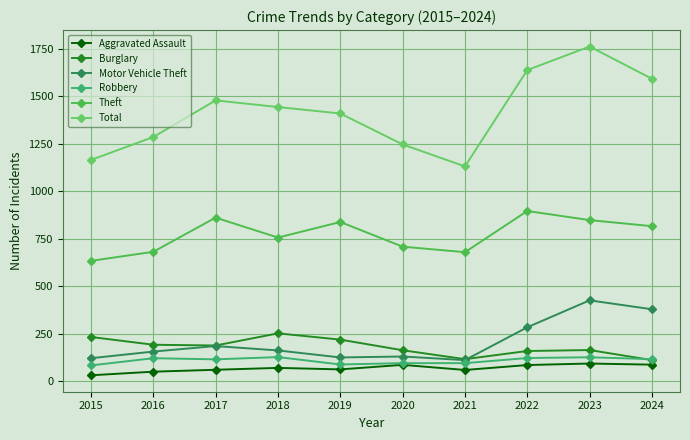

Is this an area chart (filled region under the line)?

No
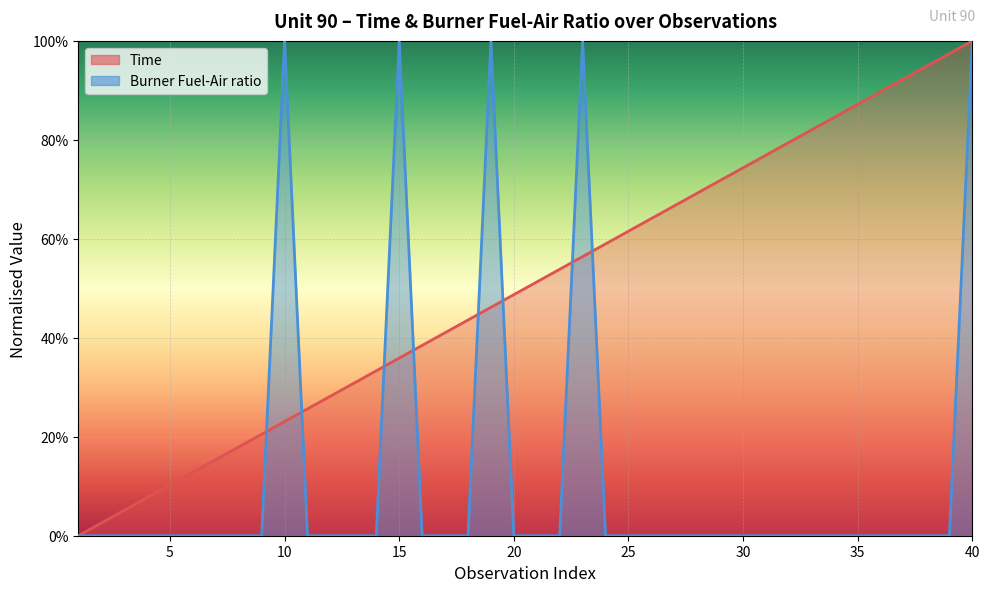

What are all the series names shown in the legend?

Time, Burner Fuel-Air ratio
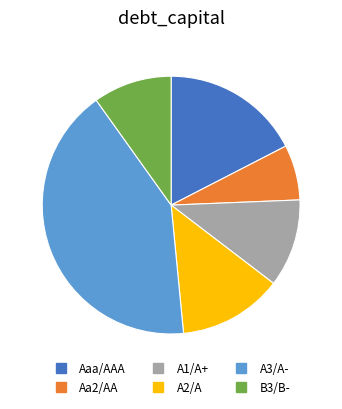

Which category has the biggest portion of the pie?

A3/A-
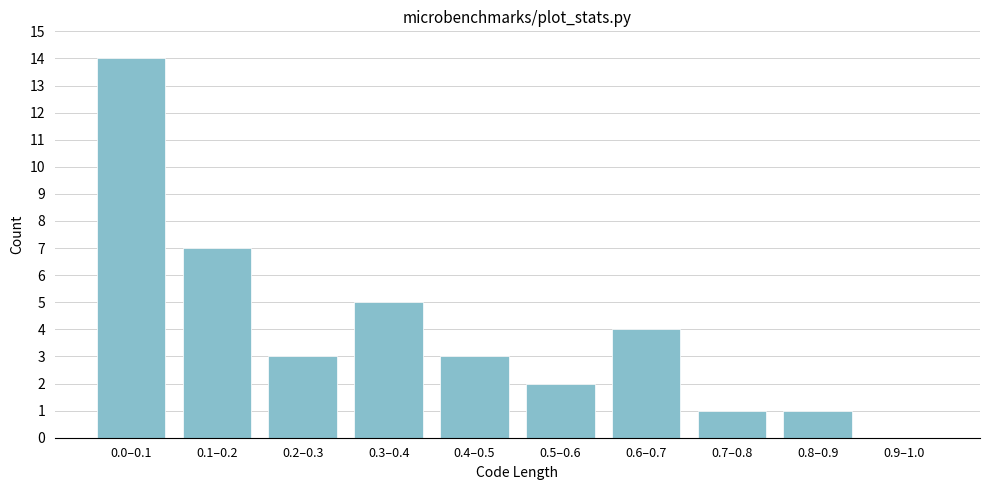

Reading left to right, what are all the values shown in this chart?

0.0–0.1=14	0.1–0.2=7	0.2–0.3=3	0.3–0.4=5	0.4–0.5=3	0.5–0.6=2	0.6–0.7=4	0.7–0.8=1	0.8–0.9=1	0.9–1.0=0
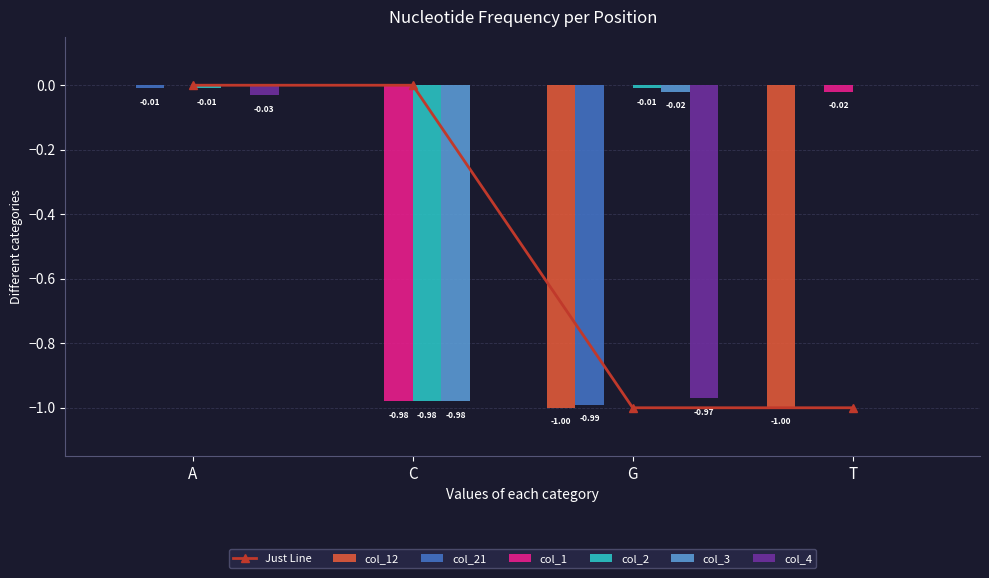

The col_3 series shows -1.3 at C. True or false?

False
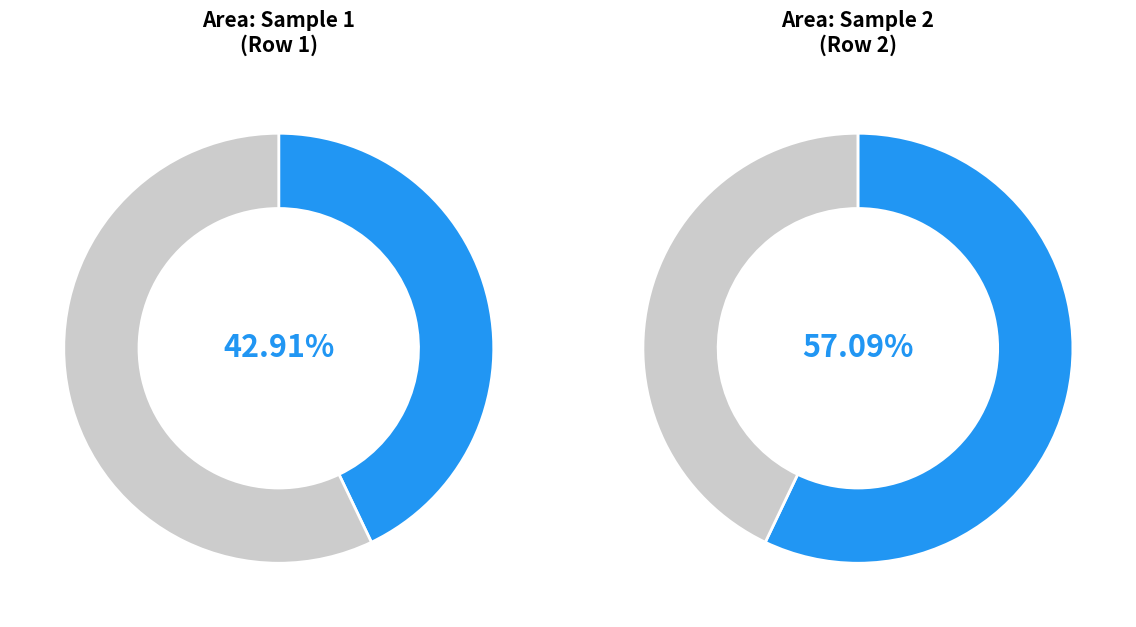

What is the largest slice in the pie chart?

2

*Directions for this task:* Return the lines from the start through the line containing "Reading left to", copied without changes and with that line included. Leave out the pictures.

*Solution to this exercise:*
Is this an area chart (filled region under the line)?

No

What are all the series names shown in the legend?

Time, Burner Fuel-Air ratio

Which category has the biggest portion of the pie?

A3/A-

Reading left to right, what are all the values shown in this chart?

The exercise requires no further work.